So how could I hold it against him?

“You did nothing, Oliver,” I say looking down. “It’s all on me.”

I shake my head and look away. My eyes water. My lips tremble.

I am such a fool.

Faye was right. I am an idiot.

“Gwen,” Oliver says. He takes a step towards me.

He sounds heartbroken. He sounds like he is afraid of something.

“I got your message, Oliver. It’s okay,” I say. “I just hope we don’t cross each other’s path. I hope you’ll at least give that to me.”

Oliver blinks. He shakes his head. “What are you—”

“I’ll go now,” I say.

It takes so much not to cry. I don’t know how I’m holding myself together. I have no idea.

“I thought...” Oliver says. “I thought you loved me.”

I glance at him.

What does he mean? What does he want from me?

I don’t know. I don’t want to know. So, I shake my head, and I say the biggest lie I have ever said in my life.

“That was a mistake. I don’t,” I say with a hard face. “And I think that makes things easier, doesn’t it?”

Oliver takes a step back. He stares at me.

He looks like I have just broken his heart.

I will never understand people. I never could. I can’t, even now.

Oliver shakes his head. “Okay.”

“Yeah,” I say. I open my car door.

“I get it,” Oliver says.

I sigh. I get in the car and strap in my seatbelt. Oliver steps aside. I turn on the engine.

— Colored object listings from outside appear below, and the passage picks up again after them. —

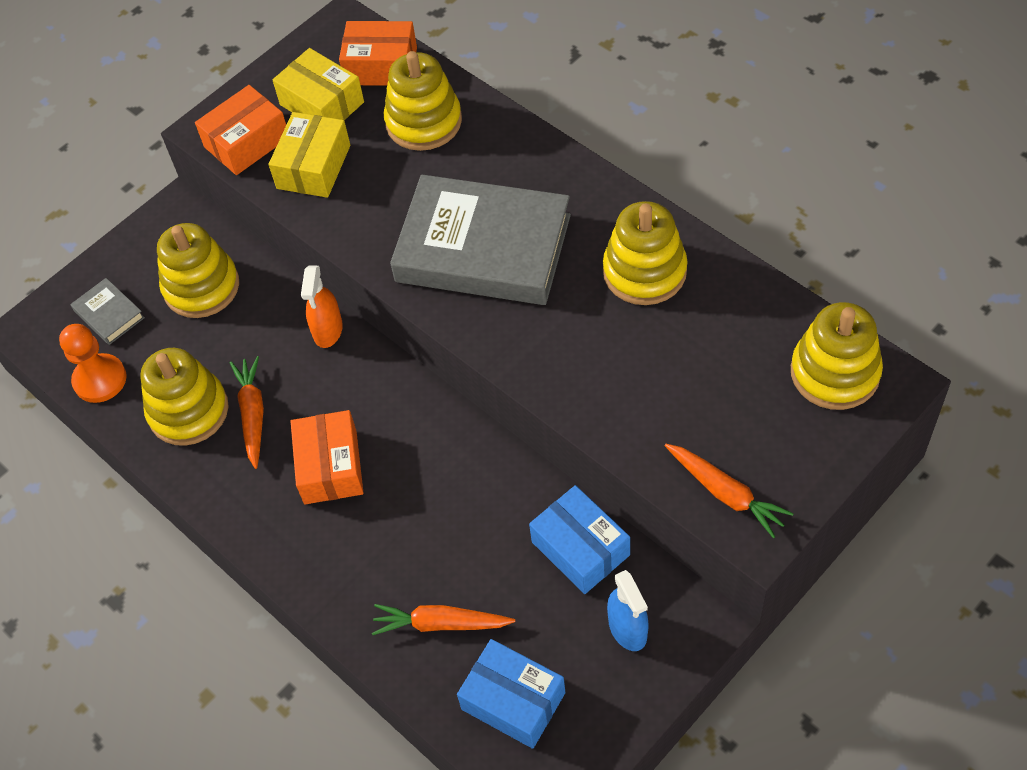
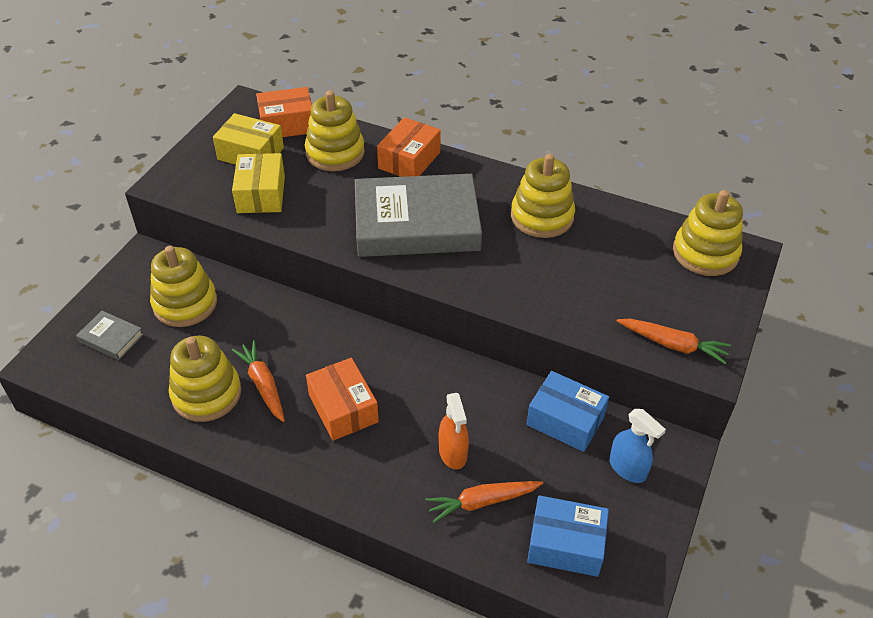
camera: 25 degrees left, 10 degrees down
(100, 380) = (119, 387): orange pawn -> none
(247, 142) = (200, 187): orange box -> orange box (409, 160)
(328, 330) = (302, 313): orange spray bottle -> orange spray bottle (453, 453)

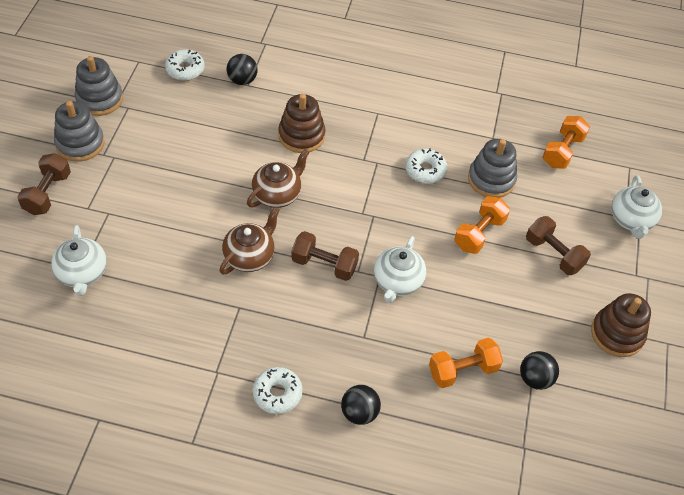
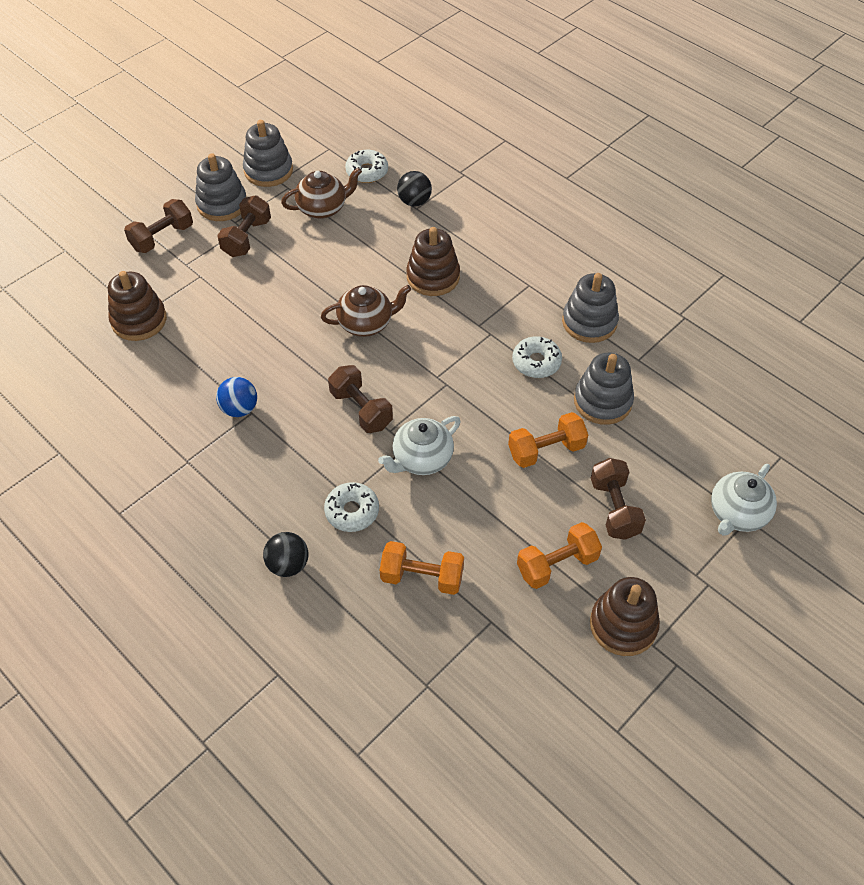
camera: 35 degrees right, 0 degrees up
(82, 274) = (139, 320): white teapot -> brown stacking toy
(124, 164) = (247, 238): none -> brown dumbbell
(227, 309) = (239, 409): none -> blue ball
(250, 256) = (296, 370): brown teapot -> brown teapot (323, 208)
(277, 393) = (226, 508): white donut -> white donut (352, 511)
(440, 124) = (589, 322): none -> grey stacking toy
(535, 378) = (493, 624): black ball -> none
(562, 151) = (710, 406): orange dumbbell -> orange dumbbell (557, 564)

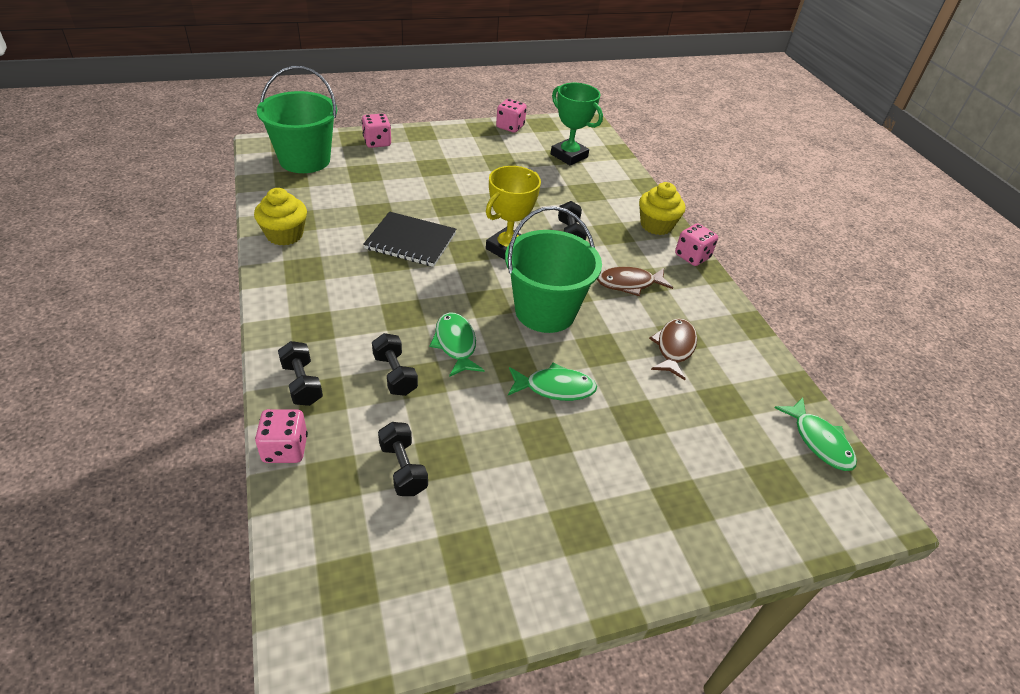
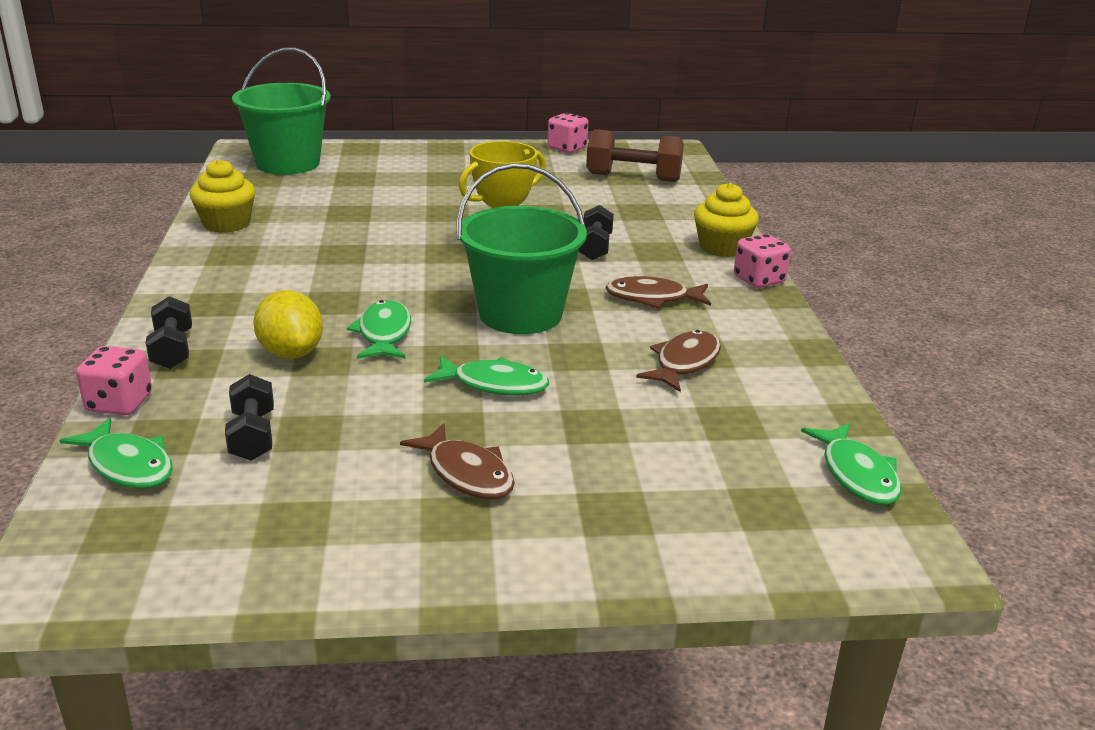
camera: 15 degrees right, 15 degrees down
(321, 515) = (128, 465): none -> green fish
(377, 142) = (386, 153): pink dice -> none
(395, 374) = (291, 353): black dumbbell -> yellow lemon
(410, 241) = (378, 240): black notebook -> none
(569, 156) = (633, 177): green trophy -> brown dumbbell
(571, 482) = (467, 473): none -> brown fish

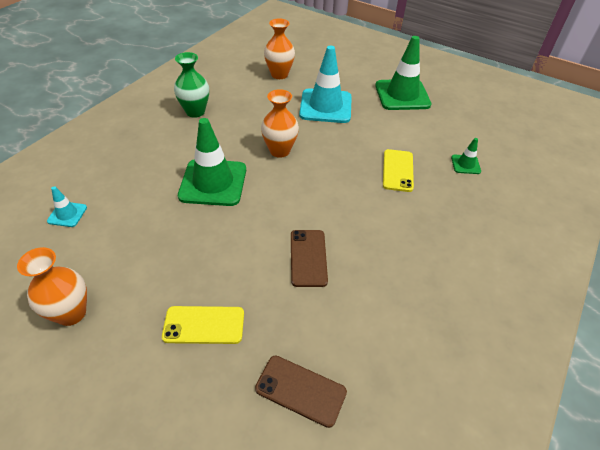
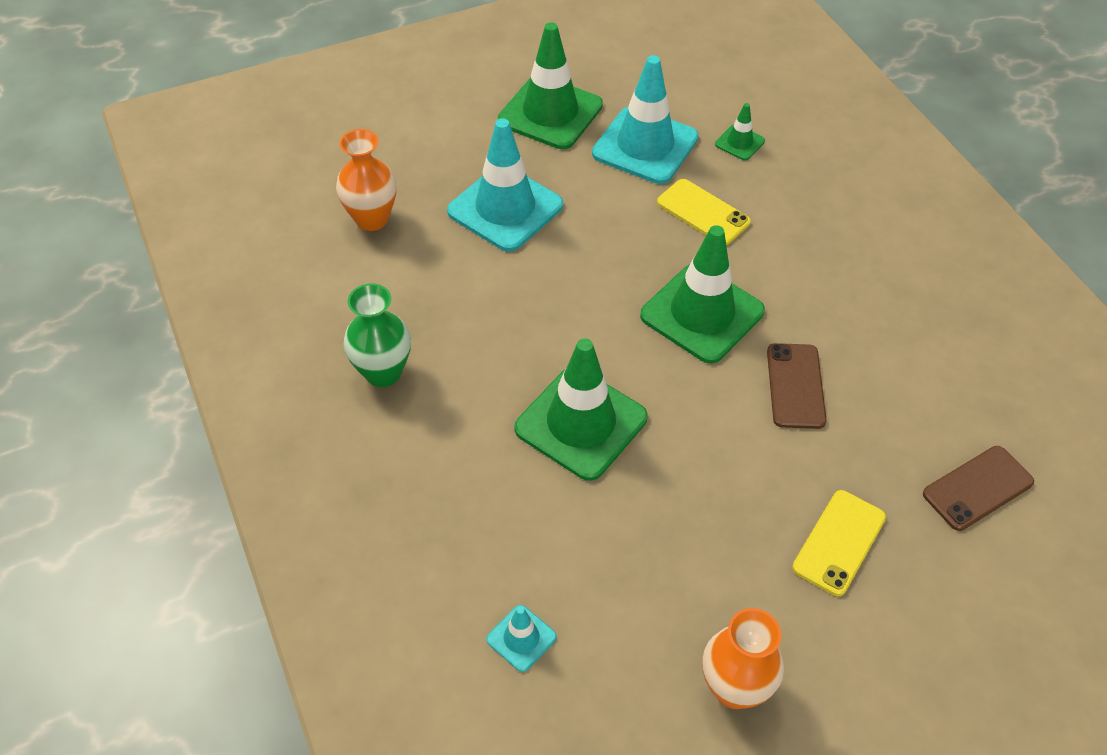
camera: 55 degrees left, 5 degrees up
(280, 151) = (568, 313): orange vase -> none
(308, 258) = (795, 386): brown phone -> brown phone turned 60 degrees clockwise
(325, 198) = (702, 313): none -> green traffic cone
(419, 132) = (645, 146): none -> turquoise traffic cone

I take a deep breath and drive off.

I don’t look back, but I see his shadow in my rearview mirror.

He stands there alone in the dark, looking my way.

*****

I have to stop the car so I can manage myself a little before I reach home. My mascara is waterproof, thank God.

As I open the front door, I find Mom. She looks at the clock upon seeing me.

“You’re home early,” Mom says.

I shrug in reply.

“Did you find Oliver? He came here,” Mom says. “He asked for you. Your dad talked to him. That probably got him a little late.”

I want Mom to stop talking.

I close my eyes and inhale. “Oh.”

I don’t say anything else. I go to my room.

I close the door and sit down on my bed. I am back to where I started.

I am back to being with me, all alone.

I change into my pajamas. I look at the teddy bear sitting on my bed. I take it and go to our storeroom. Opening the door, I leave it there. I come back to my room and I climb into my bed.

I am so tired.

I am tired of living. I am tired of existing.

I close my eyes and I hope I will fall asleep. It hurts to breathe.